In 2008 a year after Ferris' essay was published, Split This Rock, a Washington, D.C. based national poetry organization that works for social change, was founded. I was on its first planning committee. At that time, and for several years, I felt at times as if I were virtually alone in working with Split This Rock to make itself accessible. Today, Split This Rock, is one of the most accessible organizations that I've encountered. A number of people from Camisha Jones, its managing director, to its volunteers work to ensure that the group is accessible.
Raymond Luczak, a Deaf, queer writer who identifies with disability and Deaf culture, will be a featured writer at AWP in 2019.
A few years ago, I had a margarita one night with poet Sheila Black in Washington, D.C. I told Black my dream: that one day there would be a group of poets with disabilities similar to Cave Canem, Canto Mundo and Kundiman. I forgot about my daydream. But Black, poet Jennifer Bartlett and poet Connie Voisine brought my daydream to life.

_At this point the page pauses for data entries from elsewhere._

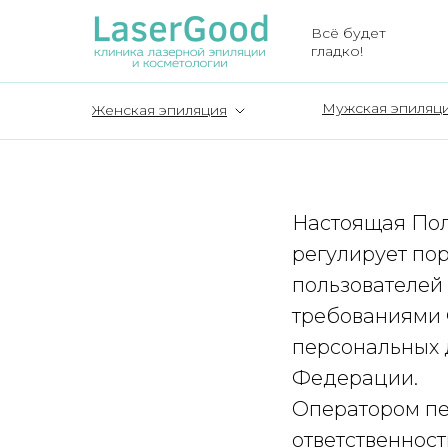
Всё будет
гладко!
Мужская эпиляц
Женская эпиляция
Настоящая Пол
регулирует по
пользователей с
требованиями 
персональных 
Федерации.
Оператором пе
ответственност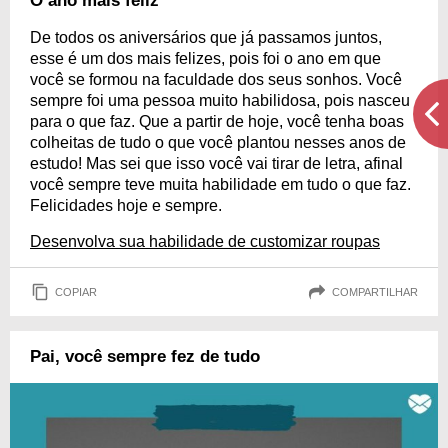
O ano mais feliz
De todos os aniversários que já passamos juntos,
esse é um dos mais felizes, pois foi o ano em que
você se formou na faculdade dos seus sonhos. Você
sempre foi uma pessoa muito habilidosa, pois nasceu
para o que faz. Que a partir de hoje, você tenha boas
colheitas de tudo o que você plantou nesses anos de
estudo! Mas sei que isso você vai tirar de letra, afinal
você sempre teve muita habilidade em tudo o que faz.
Felicidades hoje e sempre.
Desenvolva sua habilidade de customizar roupas
COPIAR
COMPARTILHAR
Pai, você sempre fez de tudo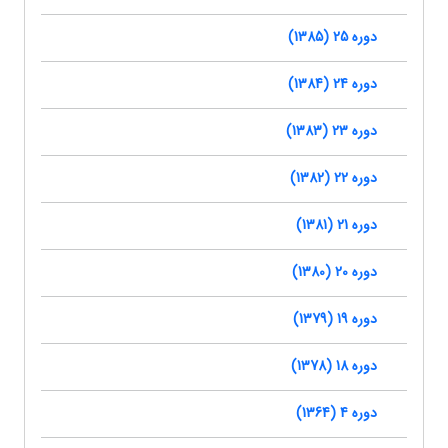
دوره 25 (1385)
دوره 24 (1384)
دوره 23 (1383)
دوره 22 (1382)
دوره 21 (1381)
دوره 20 (1380)
دوره 19 (1379)
دوره 18 (1378)
دوره 4 (1364)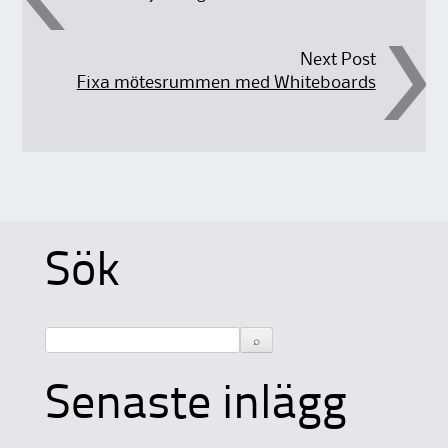
Next Post
Fixa mötesrummen med Whiteboards
Sök
Senaste inlägg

They've started Zoeglossia, a literary organization seeking to promote an inclusive space for poets with disabilities.
Thanks to Jennifer Bartlett and Peter Catapano, the New York Times, as part of its series On Disability, has published poetry by poets with disabilities. (I was one of the poets whose work was published.)

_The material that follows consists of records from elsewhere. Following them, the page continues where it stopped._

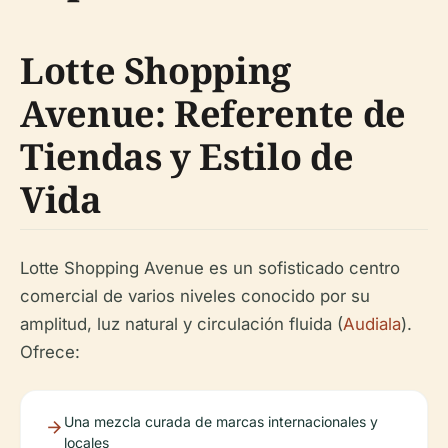
Lotte Shopping
Avenue: Referente de
Tiendas y Estilo de
Vida
Lotte Shopping Avenue es un sofisticado centro
comercial de varios niveles conocido por su
amplitud, luz natural y circulación fluida (
Audiala
).
Ofrece:
Una mezcla curada de marcas internacionales y
locales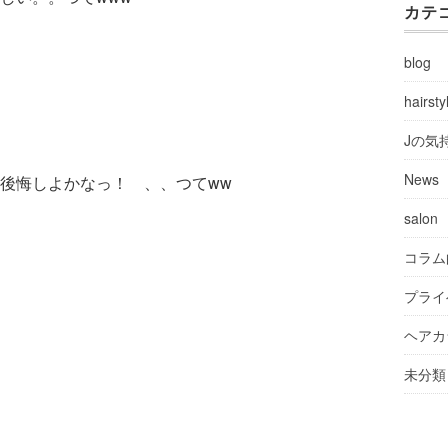
カテ
blog
hairsty
Jの気
News
後悔しよかなっ！ 、、つてww
salon
コラム
プライ
ヘアカ
未分類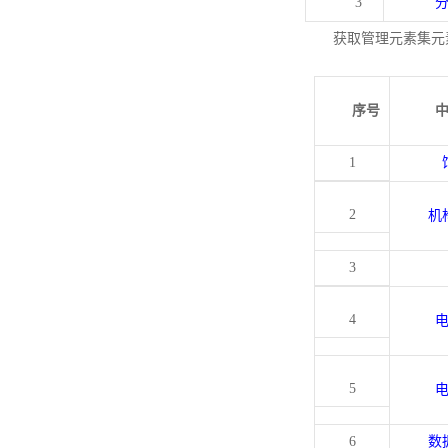
3
获取管理元素集元
序号
1
2
机
3
4
5
6
数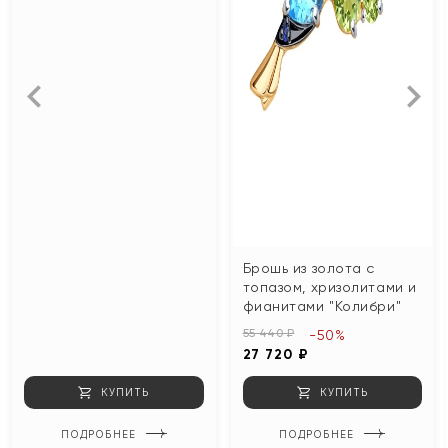
Брошь из золота с
топазом, хризолитами и
фианитами "Колибри"
55 440 ₽
-50%
27 720 ₽
КУПИТЬ
КУПИТЬ
ПОДРОБНЕЕ
ПОДРОБНЕЕ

Of course, it's been more than a decade since Ferris' essay on crip poetry was published. While Ferris' definition of crip poetry is still true now, some things have changed.
The biggest change I've seen is that many of us have become increasingly aware of how disability intersects with other facets of our identity – class, sexuality, gender, race, age, etc. There's been an effort to include more queer, disabled poets and more poets of color with disabilities in leadership roles in poetry groups and publications.
In 2015, QDA: A Queer Disability Anthology, edited by Raymond Luczak was published by Squares & Rebels. The volume contains poems and essays by queer and disabled poets and writers defiantly being themselves in a world filled with "inspiration porn."
As a poet, I increasingly write poems from a disability and queer perspective. Non-disabled readers may focus more (or only) on the disability aspect of the speaker of the poem. But as a writer, I can no more get rid of the poem's queer perspective than I could cut myself in half.
In my poem "One Day" the intersectionality of my queer and disability identity can be seen in these lines:
I won't be asked
While not denying societal prejudice toward disability, some poets with disabilities are writing more about the physical and emotional pain that can go along with being disabled.
In recent years, I've had increasingly physical and emotional pain from decreasing vision. This doesn't mean that I'm giving up my crip identity or suddenly dashing off to the nearest faith healer. It means that I've come to see that it can be vital – for crip poets dealing with this pain – to make it into art.
"This body is one long moan," writes Camisha Jones in her poem "Ode to the Chronically Ill Body," "My fee a landscape of mines/My legs tow full pails of water…My hands a scatter of matches ready to spark into flame."
Despite these changes, eleven years on, Jim Ferris essay on crip poetry still makes Emily Dickinson shiver.